È stato difficile passare dall’astrofisica al clima? E dall’articolo scritto al podcast?

«È stato incredibilmente stimolante e divertente. Ideare, scrivere, montare e produrre questo podcast è stato un vero e proprio viaggio, per me. Sono partita che non ne sapevo davvero nulla: avevo ascoltato, forse, uno o due podcast in tutta la mia vita. Trattare argomenti nuovi non mi spaventava, perché come dicevo si tratta di temi che sento molto affini al mio modo di essere e, comunque, di carattere scientifico. E questo mi rassicurava. Mi sono lasciata guidare dalle sensazioni, e penso che il risultato finale mi rispecchi. È stato poi importantissimo poter parlare e confrontarmi con Sandro Iannaccone, di Galileo, riguardo temi da affrontare, taglio e ospiti. E poi, senza le letture di Stefano Parisini non sarebbe lo stesso podcast».

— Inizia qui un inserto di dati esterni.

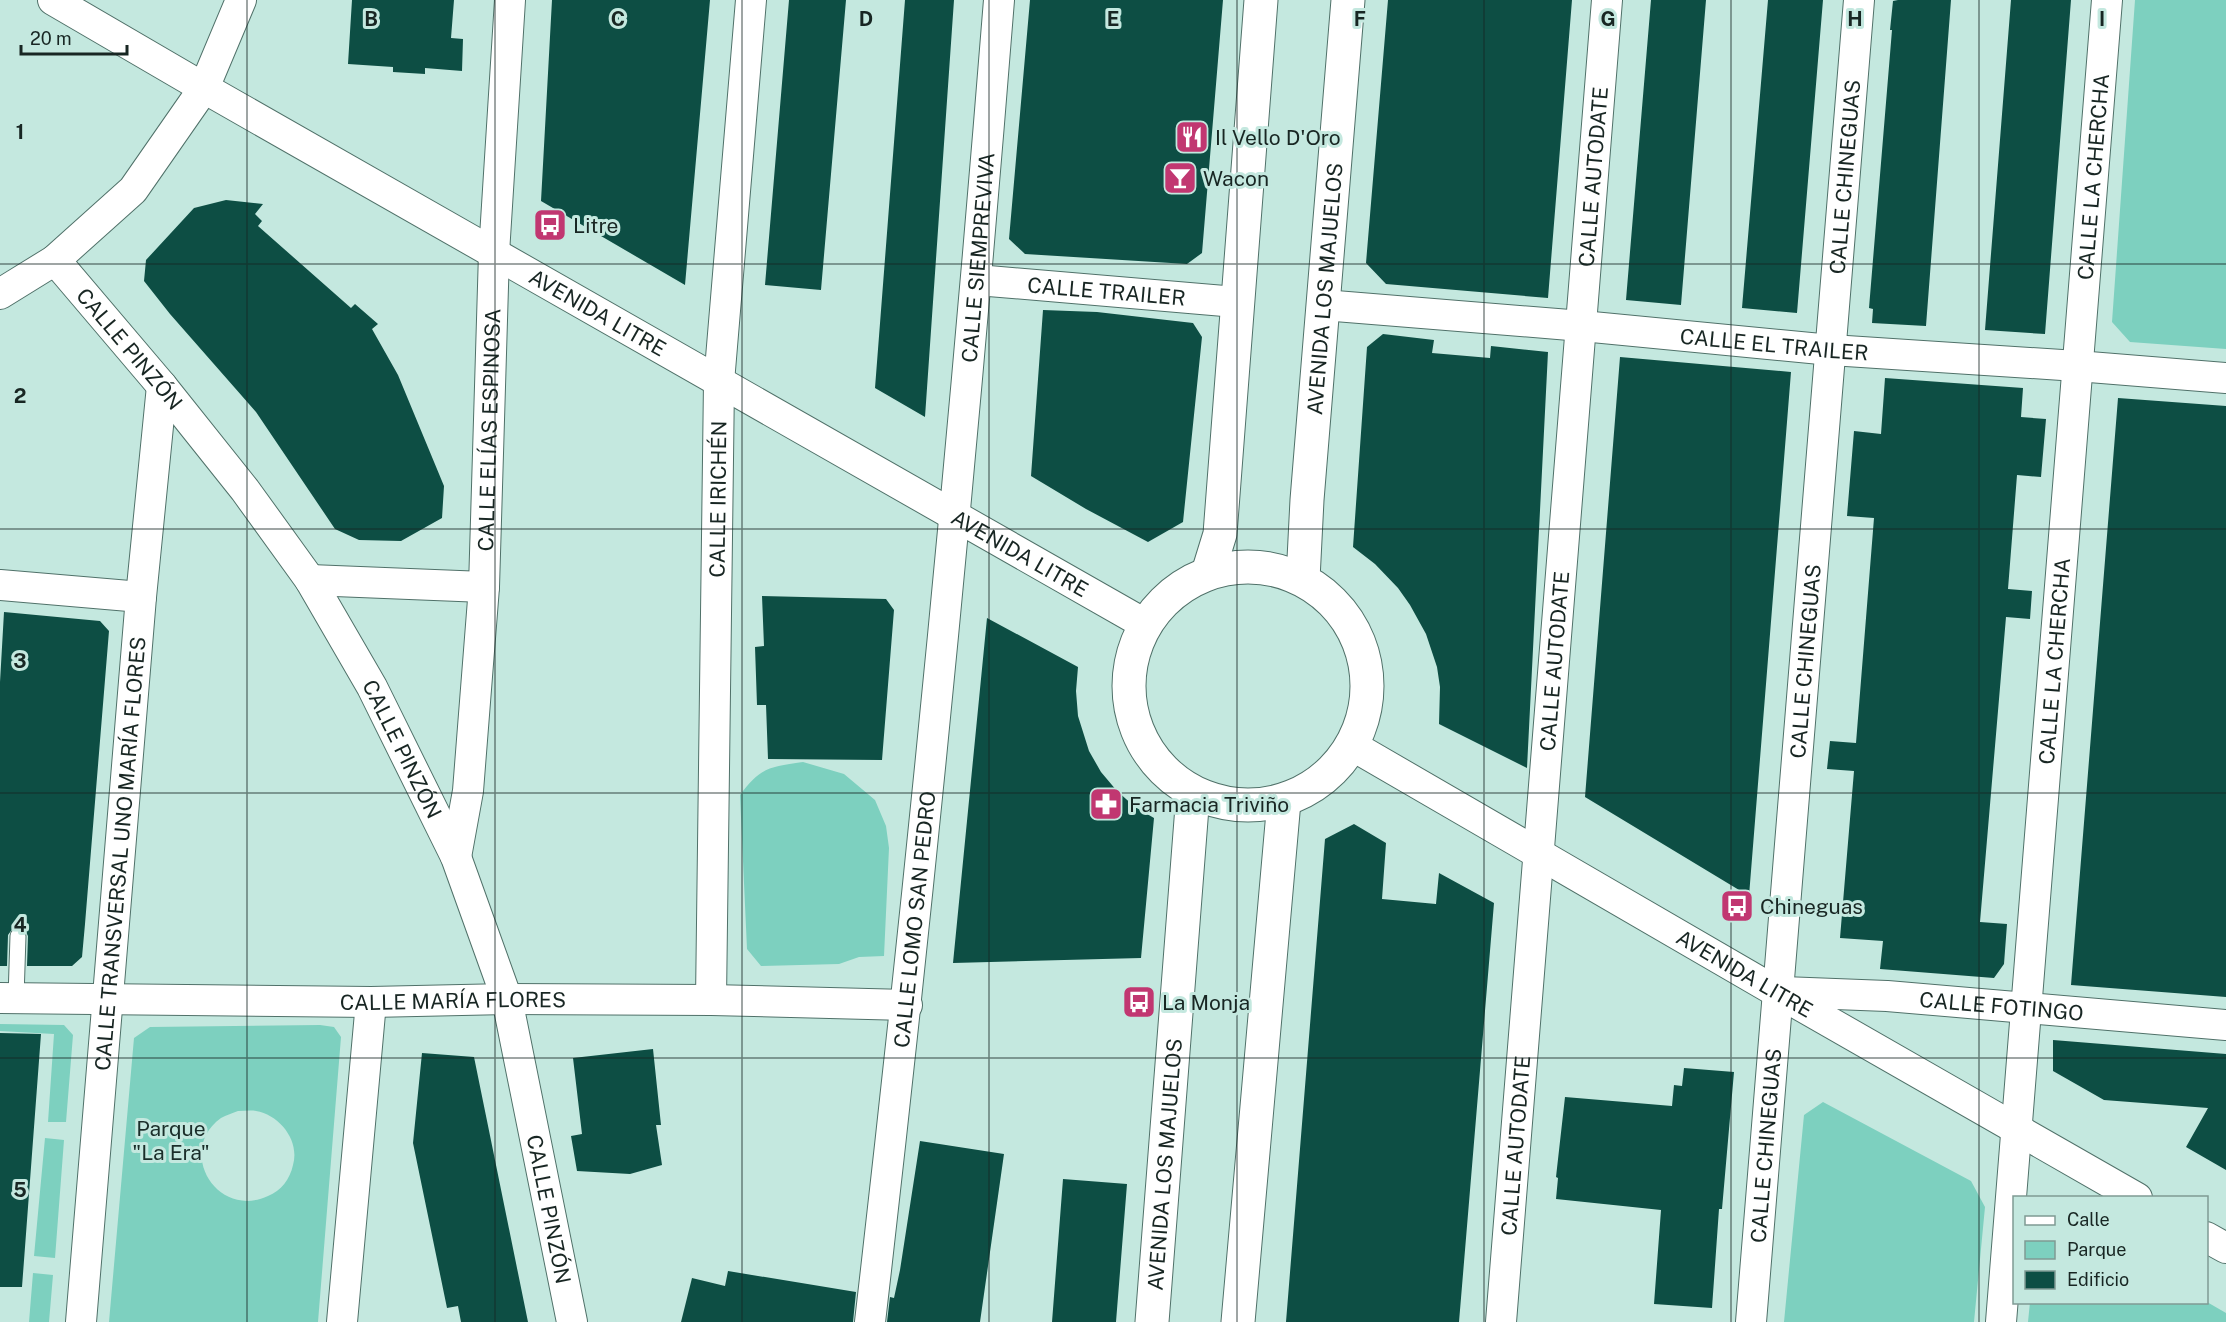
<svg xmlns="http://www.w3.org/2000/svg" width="2226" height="1322" viewBox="0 0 2226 1322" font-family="'Public Sans',sans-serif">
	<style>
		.green { fill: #7dd0bf; fill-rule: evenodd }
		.building { fill: #0d4e44 }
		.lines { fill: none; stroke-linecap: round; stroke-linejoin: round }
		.service-casing { stroke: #507169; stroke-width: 17 }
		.minor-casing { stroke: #507169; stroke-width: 32 }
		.tertiary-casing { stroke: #507169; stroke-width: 35 }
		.service { stroke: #fff; stroke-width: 15 }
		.minor { stroke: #fff; stroke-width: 30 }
		.tertiary { stroke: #fff; stroke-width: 33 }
		.grid { fill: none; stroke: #182623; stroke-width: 1.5; stroke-opacity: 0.55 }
		.labels { text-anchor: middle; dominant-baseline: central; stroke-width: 6; stroke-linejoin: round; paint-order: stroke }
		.poi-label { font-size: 21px; fill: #182623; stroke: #c4e8df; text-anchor: start }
		.street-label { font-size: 21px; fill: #182623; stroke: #c4e8df }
		.park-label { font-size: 21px; fill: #1a2e2a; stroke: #c4e8df }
		.grid-label { font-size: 20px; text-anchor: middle; font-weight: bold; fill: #182623; stroke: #c4e8df; stroke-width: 6; stroke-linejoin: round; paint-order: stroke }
	</style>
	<rect width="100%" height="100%" fill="#c4e8df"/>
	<path class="green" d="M2135,0H2226V349L2130,342L2112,322Z
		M803,762L844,774L875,800L886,826L889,848L884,956L859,957L839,964L761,966L747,949L740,795C761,767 769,767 803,762Z
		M0,1024L64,1025L73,1035L66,1122H48L54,1034L0,1031Z
		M320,1025L334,1027L341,1037L318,1322H109L134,1038L150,1027ZM238,1111C244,1111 251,1110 256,1111C280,1115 300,1141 293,1165C290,1179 281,1191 268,1196C216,1220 176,1150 221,1118C226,1115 233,1113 238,1111Z
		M1823,1102L1971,1181L1985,1207L1974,1322H1784L1804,1115Z
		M45,1138L64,1140L55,1258L34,1256Z
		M33,1273L53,1275L49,1322H29Z
		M2030,1302H2207L2226,1313V1322H2028Z"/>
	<path class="building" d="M352,0H454L451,38L463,39L462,71L425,68V74L393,72V67L348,64Z
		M552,0H710L685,285L541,201Z
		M789,0H846L821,290L765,285Z
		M905,0H954L925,417L875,388Z
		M1030,0H1223L1202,253L1187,264L1025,254L1009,239Z
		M1388,0H1572L1548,298L1386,284L1366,263Z
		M1651,0H1706L1681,305L1626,300Z
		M1768,0H1823L1797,313L1742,308Z
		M1898,0H1951L1926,326L1872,323L1873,309L1869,308L1892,30H1890L1893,1Z
		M2011,0H2071L2045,334L1985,330Z
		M226,200L263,204L255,214L262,221L258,226L351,308L355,304L378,324L372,329L398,375L444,486L442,518L401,541L359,540L335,529L256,412L170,314L144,281L146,260L194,208Z
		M1043,310L1097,312L1193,323L1202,337L1183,522L1148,542L1086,509L1031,476Z
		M1383,334L1434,340L1432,353L1490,358L1491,346L1548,352L1527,768L1439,724L1440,687L1437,667L1426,634L1410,605L1398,588L1375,564L1353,547L1367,347Z
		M1620,357L1791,372L1749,896L1585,797Z
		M1885,378L2023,388L2021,417L2046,419L2041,477L2017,475L2008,589L2032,591L2030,619L2006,617L1980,922L2007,924L2004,964L1994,978L1880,969L1883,941L1840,938L1854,771L1827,769L1830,741L1856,743L1874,518L1847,516L1854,431L1881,434Z
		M2118,398L2226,406V997L2071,985Z
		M762,596L886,599L894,610L882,760L768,759L766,705H757L755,647L764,646Z
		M4,612L100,621L109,631L85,924L82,957L72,966H27L28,936L24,928L18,926L13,928L8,935L7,966H0V682Z
		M987,618L1078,667L1076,691L1078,716L1089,751L1101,772L1117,791L1135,807L1154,818L1141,958L953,963Z
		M1354,824L1386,843L1382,899L1436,904L1439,873L1494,903L1459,1322H1286L1325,839Z
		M0,1033L41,1034L22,1287H0Z
		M2053,1040L2226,1054V1170L2186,1147L2208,1108L2104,1100L2053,1071Z
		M653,1049L661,1125H656L662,1165L630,1174L577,1171L571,1136L582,1134L573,1058Z
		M422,1053L474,1057L528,1322H461L458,1306L447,1308L413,1143Z
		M1684,1068L1734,1072L1722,1209H1719L1712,1308L1654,1304L1661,1210L1556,1199L1558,1178L1556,1177L1565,1097L1672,1106L1674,1085L1682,1086Z
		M920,1141L1004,1154L980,1322H887L890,1297L894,1298L900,1270Z
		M1063,1179L1127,1184L1116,1322H1052Z
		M728,1271L856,1292L853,1322H681L692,1278L725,1286Z"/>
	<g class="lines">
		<defs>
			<path id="service" d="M16,998L18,936"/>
			<g id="minor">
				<path id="s1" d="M53,0L204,88L1143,623"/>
				<path id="s2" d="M55,260L162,386L245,490L310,580L372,687L456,857L507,999L572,1322"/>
				<path id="s3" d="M977,280L1236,302"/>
				<path d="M0,294L55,260L133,190L204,88L241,0"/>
				<path id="s4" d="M1323,305L1582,326L1831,350L2077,366L2226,378"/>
				<path d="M310,580L484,587"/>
				<path d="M0,585L141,597"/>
				<path id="s5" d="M1353,746L1777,992L2137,1198"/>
				<path id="s6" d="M456,857L468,791L484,587L494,253L510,0"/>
				<path id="s7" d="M1783,992L1887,996L2226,1025"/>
				<path id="s8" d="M0,998L371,1002L507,999L711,1000L907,1005"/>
				<path id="s9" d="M711,1000L719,382L751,0"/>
				<path d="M2206,1237L2226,1248"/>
				<path id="s10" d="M81,1322L141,597L162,386"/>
				<path d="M342,1322L371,1002"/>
				<path id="s11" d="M870,1322C921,882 964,441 999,0"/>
				<path id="s12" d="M1501,1322L1607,0"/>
				<path id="s13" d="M1751,1322L1859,0"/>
				<path id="s14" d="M2001,1322L2107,0"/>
			</g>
			<g id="tertiary">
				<circle cx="1248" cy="686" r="119"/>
				<path d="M1208,573L1220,534L1261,0"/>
				<path id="s15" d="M1303,579L1307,500L1348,0"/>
				<path id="s16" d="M1152,1322L1193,794"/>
				<path d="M1238,1322L1284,801"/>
			</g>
		</defs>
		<use href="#service" class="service-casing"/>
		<use href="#minor" class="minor-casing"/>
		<use href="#tertiary" class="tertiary-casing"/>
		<use href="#service" class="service"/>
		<use href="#minor" class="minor"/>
		<use href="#tertiary" class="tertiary"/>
	</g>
	<path class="grid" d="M247,0V1322M495,0V1322M742,0V1322M989,0V1322M1237,0V1322M1484,0V1322M1731,0V1322M1979,0V1322M0,264H2226M0,529H2226M0,793H2226M0,1058H2226"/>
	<defs>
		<symbol id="restaurant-square" viewBox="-11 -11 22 22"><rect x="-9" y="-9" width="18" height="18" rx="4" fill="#c13771" stroke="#c4e8df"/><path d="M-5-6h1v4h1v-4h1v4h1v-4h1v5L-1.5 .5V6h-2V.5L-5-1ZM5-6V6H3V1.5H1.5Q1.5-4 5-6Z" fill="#fff"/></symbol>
		<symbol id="bar-square" viewBox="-11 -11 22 22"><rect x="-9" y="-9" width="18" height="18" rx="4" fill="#c13771" stroke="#c4e8df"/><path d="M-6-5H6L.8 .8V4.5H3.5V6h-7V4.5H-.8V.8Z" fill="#fff"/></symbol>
		<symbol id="bus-square" viewBox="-11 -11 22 22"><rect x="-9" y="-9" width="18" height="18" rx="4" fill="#c13771" stroke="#c4e8df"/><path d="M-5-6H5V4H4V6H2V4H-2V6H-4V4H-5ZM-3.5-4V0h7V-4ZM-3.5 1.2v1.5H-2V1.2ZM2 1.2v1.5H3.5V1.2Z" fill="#fff"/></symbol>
		<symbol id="pharmacy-square" viewBox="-11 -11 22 22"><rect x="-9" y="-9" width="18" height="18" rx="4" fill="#c13771" stroke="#c4e8df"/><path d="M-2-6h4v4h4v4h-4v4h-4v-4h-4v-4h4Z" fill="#fff"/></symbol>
	</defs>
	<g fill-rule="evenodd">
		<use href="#restaurant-square" x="1173" y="118" width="38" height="38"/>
		<use href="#bar-square" x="1161" y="159" width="38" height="38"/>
		<use href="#bus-square" x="531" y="206" width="38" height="38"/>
		<use href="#pharmacy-square" x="1087" y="785" width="38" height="38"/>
		<use href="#bus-square" x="1718" y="887" width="38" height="38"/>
		<use href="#bus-square" x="1120" y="983" width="38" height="38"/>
	</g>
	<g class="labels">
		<g class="poi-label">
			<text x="1215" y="137">Il Vello D'Oro</text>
			<text x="1203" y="178">Wacon</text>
			<text x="573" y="225">Litre</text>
			<text x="1129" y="804">Farmacia Triviño</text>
			<text x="1760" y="906">Chineguas</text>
			<text x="1162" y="1002">La Monja</text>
		</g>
		<g class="street-label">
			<text stroke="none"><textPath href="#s12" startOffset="1149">CALLE AUTODATE</textPath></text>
			<text stroke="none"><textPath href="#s13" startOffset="1149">CALLE CHINEGUAS</textPath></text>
			<text stroke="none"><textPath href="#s14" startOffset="1149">CALLE LA CHERCHA</textPath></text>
			<text stroke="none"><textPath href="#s11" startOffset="1070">CALLE SIEMPREVIVA</textPath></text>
			<text stroke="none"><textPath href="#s15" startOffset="291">AVENIDA LOS MAJUELOS</textPath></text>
			<text stroke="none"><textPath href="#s3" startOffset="130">CALLE TRAILER</textPath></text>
			<text stroke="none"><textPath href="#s1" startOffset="628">AVENIDA LITRE</textPath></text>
			<text stroke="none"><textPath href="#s4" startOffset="453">CALLE EL TRAILER</textPath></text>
			<text stroke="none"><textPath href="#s2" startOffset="116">CALLE PINZÓN</textPath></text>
			<text stroke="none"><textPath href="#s6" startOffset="429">CALLE ELÍAS ESPINOSA</textPath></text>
			<text stroke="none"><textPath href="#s9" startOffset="501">CALLE IRICHÉN</textPath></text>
			<text stroke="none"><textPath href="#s1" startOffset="1114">AVENIDA LITRE</textPath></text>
			<text stroke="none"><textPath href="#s12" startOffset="663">CALLE AUTODATE</textPath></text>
			<text stroke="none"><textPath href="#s13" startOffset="663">CALLE CHINEGUAS</textPath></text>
			<text stroke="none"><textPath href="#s14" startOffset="663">CALLE LA CHERCHA</textPath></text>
			<text stroke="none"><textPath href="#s2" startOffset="602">CALLE PINZÓN</textPath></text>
			<text stroke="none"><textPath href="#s10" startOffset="470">CALLE TRANSVERSAL UNO MARÍA FLORES</textPath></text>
			<text stroke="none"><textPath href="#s11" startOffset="405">CALLE LOMO SAN PEDRO</textPath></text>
			<text stroke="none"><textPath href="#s5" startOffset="453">AVENIDA LITRE</textPath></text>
			<text stroke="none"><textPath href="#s8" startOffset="453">CALLE MARÍA FLORES</textPath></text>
			<text stroke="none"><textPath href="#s7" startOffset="219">CALLE FOTINGO</textPath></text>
			<text stroke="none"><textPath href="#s12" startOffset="177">CALLE AUTODATE</textPath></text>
			<text stroke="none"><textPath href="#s13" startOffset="177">CALLE CHINEGUAS</textPath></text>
			<text stroke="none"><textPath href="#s16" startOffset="158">AVENIDA LOS MAJUELOS</textPath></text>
			<text stroke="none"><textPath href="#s2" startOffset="1088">CALLE PINZÓN</textPath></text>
		</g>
		<g class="park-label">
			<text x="171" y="1128">Parque<tspan x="171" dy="24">"La Era"</tspan></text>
		</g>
	</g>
	<g class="grid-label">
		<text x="371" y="26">B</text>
		<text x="618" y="26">C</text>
		<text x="866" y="26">D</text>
		<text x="1113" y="26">E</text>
		<text x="1360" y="26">F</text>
		<text x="1608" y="26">G</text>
		<text x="1855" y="26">H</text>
		<text x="2102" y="26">I</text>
		<text x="20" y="139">1</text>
		<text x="20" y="403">2</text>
		<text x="20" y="668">3</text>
		<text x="20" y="932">4</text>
		<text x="20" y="1197">5</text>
	</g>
	<rect x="2013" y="1196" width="195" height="108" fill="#c4e8df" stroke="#7f9a94" stroke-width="1.5"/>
	<rect x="2025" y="1216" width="30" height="9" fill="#ffffff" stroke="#7f9a94" stroke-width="1.5"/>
	<text x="2067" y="1226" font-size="18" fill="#182623">Calle</text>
	<rect x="2025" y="1241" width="30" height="18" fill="#7dd0bf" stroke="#7f9a94" stroke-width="1.5"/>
	<text x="2067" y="1256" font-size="18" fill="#182623">Parque</text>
	<rect x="2025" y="1271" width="30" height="18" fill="#0d4e44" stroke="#7f9a94" stroke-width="1.5"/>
	<text x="2067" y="1286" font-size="18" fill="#182623">Edificio</text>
	<path d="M21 45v9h106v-9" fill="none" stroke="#182623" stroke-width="3"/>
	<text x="30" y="45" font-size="18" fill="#182623" stroke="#c4e8df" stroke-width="4.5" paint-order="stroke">20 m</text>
</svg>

Quattro episodi e numerosi ospiti. Di Mayor e Parmitano abbiamo già detto. Gli altri chi sono e come li hai scelti?

«Gli ospiti del podcast sono saliti a bordo un po’ alla volta, e devo dire che non è stata una ricerca semplice. Il criterio che ho scelto, quello che fossero testimoni diretti della realtà che raccontavano, era abbastanza selettivo. È nato tutto la scorsa estate leggendo il libro di Fabio Deotto, il mio testimone per definizione: il suo viaggio era proprio nato con questo obiettivo, raccontare un mondo già cambiato per colpa del clima. L’idea di parlare con un alpinista – Mario Vielmo – è arrivata subito dopo, durante una serata tenuta dallo stesso a cui ho partecipato e in cui raccontava il suo ultimo ottomila. Poi, dopo una piccola battuta d’arresto, ho letto il libro di Luca Mercalli sulla scelta di vivere in montagna per sfuggire al riscaldamento globale e, infine, mi sono trovata a guardare il sito che raccontava i progetti sulla biodiversità dei semi di Elisabetta Tola e Marco Boscolo. Per fortuna, tutte queste idee sono andate in porto e i miei intervistati sono stati subito contenti di partecipare al progetto».

E ora? Cosa ti auguri, per il tuo podcast?

«Poco dopo l’uscita del primo episodio mi ha scritto una persona, un ascoltatore, ringraziandomi di avergli tenuto compagnia durante il suo viaggio. Mi auguro questo: di tenere compagnia alle persone, a tante persone, che magari grazie al podcast vedranno il mondo e le realtà da una prospettiva diversa e ne parleranno ad altre persone, creando quella che Deotto definiva “coscienza comune”. Se il mio podcast stimolasse anche solo un confronto, una discussione su questi argomenti, avrei raggiunto l’obiettivo. Mi auguro soprattutto che piaccia, comunque, almeno una frazione di quanto è piaciuto a me farlo».